– Удушили гражданку Баранову, – машинально произнес Зайцев.

Хлопнула вспышка, на миг обдав комнату светом.

Струну, однако, так и не нашли.


«Не первой молодости». Зайцев сверился с делом. Фаине Барановой было 34 года. Потом с маленькой фотографией. Застывший взгляд, сжатые губы, типичный снимок на пропуск. Жила одна. Двоюродная сестра в Киеве, о других родственниках соседи не знали. Опять эти соседи!

Зайцев отвел снимок подальше, как будто стараясь увидеть Фаину Баранову своими собственными, не соседскими глазами.

Он, пожалуй, согласен с Крачкиным: для своего возраста Фаина Баранова выглядела если и не старо, то болезненно. Лицо одутловатое, под глазами темные мешки. Хотя кто сейчас хорошо выглядит? Скверная еда, изматывающая служба. По очередям набегается, по дому покрутится, а с утра самого снова ввинчивается в трамвай – и опять на службу. «Но брови-то выщипала», – отметил Зайцев.

И метелка. Такой метелкой домработницы сметают пыль. Хозяйки предпочитают обычную тряпку.

Зайцев подошел к двери и крикнул в коридор:

– Слушай, Серафимов!

Послушал. Идет. Вернулся к снимкам. В дверях появился Серафимов.

– Проверить, Сима, надо, не ходила ли к Барановой домработница. А то мало ли. Тут она домработница, а там она наводчица.

– Соседи показали, что ничего не украдено.

– Все-то они в этой квартире друг о друге знают, – недовольно проговорил Зайцев. – Такая ли она дружная, квартирка эта, тоже еще проверить надо.

Серафимов не ответил.

Зайцев надавил пальцами на закрытые глаза: желтый электрический свет впился в висок. «Красная роза – эмблема любви». А когда открыл, поверх папки лежал опрятный листок. Фигура Серафимова маячила рядом. Наверху листа было выведено четким семинарским почерком: «Заявление».

– Все, Сима, завтра все заявления, на сегодня – спать, – сказал Зайцев, поднимаясь. Стул под ним крякнул. – Что-то примяли меня эти сутки малость. Ничего уже не соображаю.

– Это мое заявление.

– Чего? – Зайцев напряг глаза: «…по собственному желанию». Снова глянул на Серафимова.

– Шутишь?

В полном соответствии с фамилией во внешности Серафимова было что-то пасхальное. Голубые глаза и нежный румянец, впрочем, обманывали. В бригаду Серафимов перевелся лет пять назад, в Ленинграде тогда еще на темных улицах звучали выстрелы, бандиты куражились вовсю. Сиживал Серафимов и в засадах, и под пули бандитские ходил.
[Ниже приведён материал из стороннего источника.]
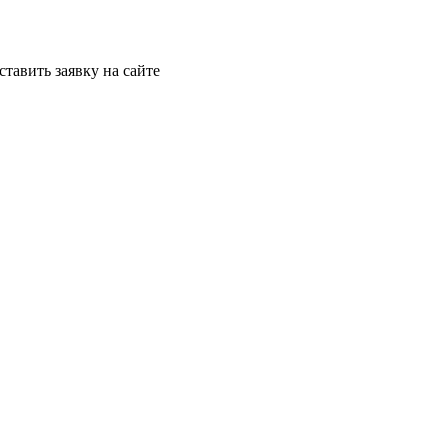
ставить заявку на сайте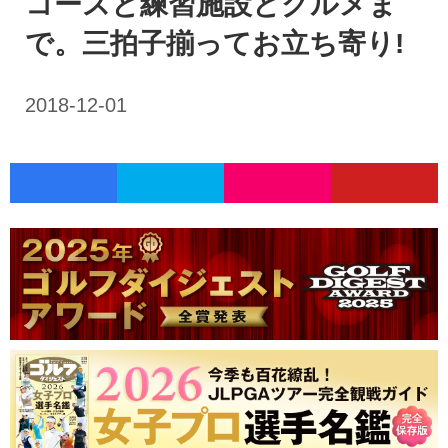
コースと練習施設とグルメま
で。三拍子揃ってお立ち寄り!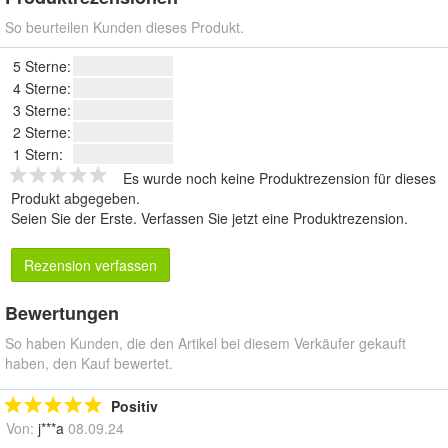
So beurteilen Kunden dieses Produkt.
5 Sterne:
4 Sterne:
3 Sterne:
2 Sterne:
1 Stern:
Es wurde noch keine Produktrezension für dieses
Produkt abgegeben.
Seien Sie der Erste.
Verfassen Sie jetzt eine Produktrezension
.
Rezension verfassen
Bewertungen
So haben Kunden, die den Artikel bei diesem Verkäufer gekauft
haben, den Kauf bewertet.
Positiv
Von:
j***a
08.09.24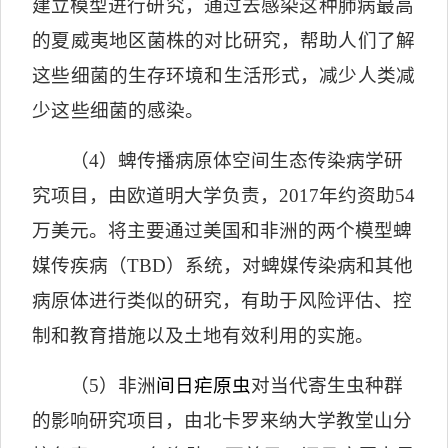
建立模型进
行研究，通过去感染这种肺病最高
的夏威夷地区菌株的对比研究，帮助人们了解
这些细菌的生存环境和生活形式，减少人类减
少这些细菌的感染。
（
4
）蜱传播病原体空间生态传染病学研
究项目，由欧道明大学负责，
2017
年约资助
54
万美元。将主要通过美国和非洲的两个模型蜱
媒传疾病（
TBD
）系统，对蜱媒传染病和其他
病原体进行类似的研究，有助于风险评估、控
制和教育措施以及土地有效利用的实施。
（
5
）非洲
间日疟原虫
对当代寄生虫种群
的影响研究项目，由北卡罗来纳大学教堂山分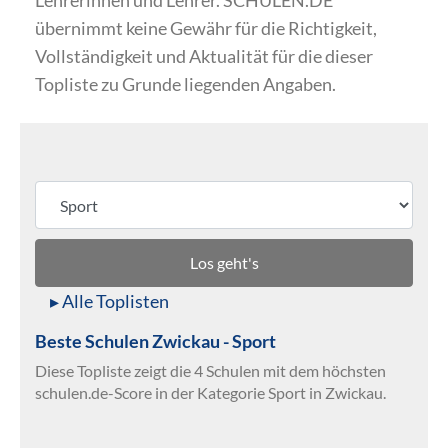
Lehrerinnen und Lehrer. SCHULEN.DE
übernimmt keine Gewähr für die Richtigkeit,
Vollständigkeit und Aktualität für die dieser
Topliste zu Grunde liegenden Angaben.
Los geht's
▸ Alle Toplisten
Beste Schulen Zwickau - Sport
Diese Topliste zeigt die 4 Schulen mit dem höchsten
schulen.de-Score in der Kategorie Sport in Zwickau.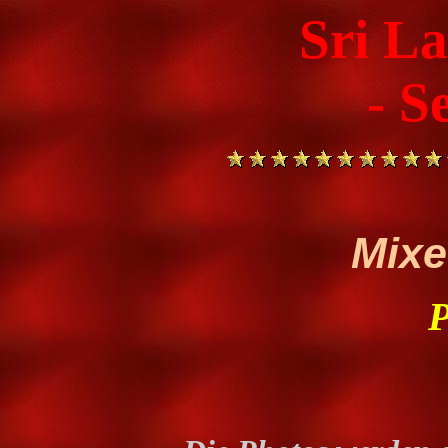
Sri L
- S
Mixe
P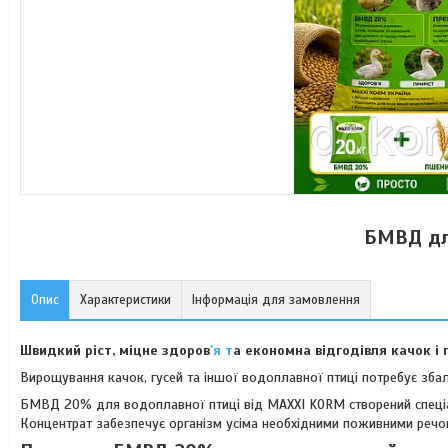
БМВД дл
Опис
Характеристики
Інформація для замовлення
Швидкий ріст, міцне здоров
'я т
а економна відгодівля качок і 
Вирощування качок, гусей та іншої водоплавної птиці потребує збала
БМВД 20% для водоплавної птиці від MAXXI KORM створений спеціал
Концентрат забезпечує організм усіма необхідними поживними речов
Зайцев прочел заявление. Бросил листок на стол.

– Ты, Сима, видно, переутомился чуток. Бывает. Нечего тут заявления строчить сразу. На, забери. Отоспись иди. Я этого не видел.

Но Серафимов схватил его за рукав:

– Я серьезно, Вася.

Зайцеву не было и тридцати. Как почти всем в угрозыске. Но в таком случае именно что год-два решали больше, чем для иных десять лет. Зайцев был «тем самым» следователем Василием Зайцевым. Товарищем Зайцевым. И только для своей родной второй бригады оставался Васей.

– Сима, у нас людей не хватает. Мартышка с ночной засады на вызовы катается, Крачкин фотографирует вместо того, чтобы соседей опрашивать, а ты – увольняться?

Взгляд Серафимова удивил его.

– Я серьезно, – тихо повторил тот.

Зайцев посмотрел: да, похоже.

– Сядь-ка, Сима. Сядь.

Зайцев закрыл дверь кабинета, отрубив сизое щупальце табачного дыма, клубившееся из коридора.

Серафимов опустился на диван из «чертовой кожи». Зайцев сел на подоконник. Окно было нараспашку. Слышался тихий ровный плеск волн о гранитный парапет. С Фонтанки тянуло одновременно гнилью и свежестью.

– Ты, Вася, не трать время. Дело решенное, – тоскливо проговорил Серафимов.

Под тощим пиджачком у него на боку топорщился пистолет. На Серафимове с его кудрями, глазами, щечками пистолет казался детской игрушкой.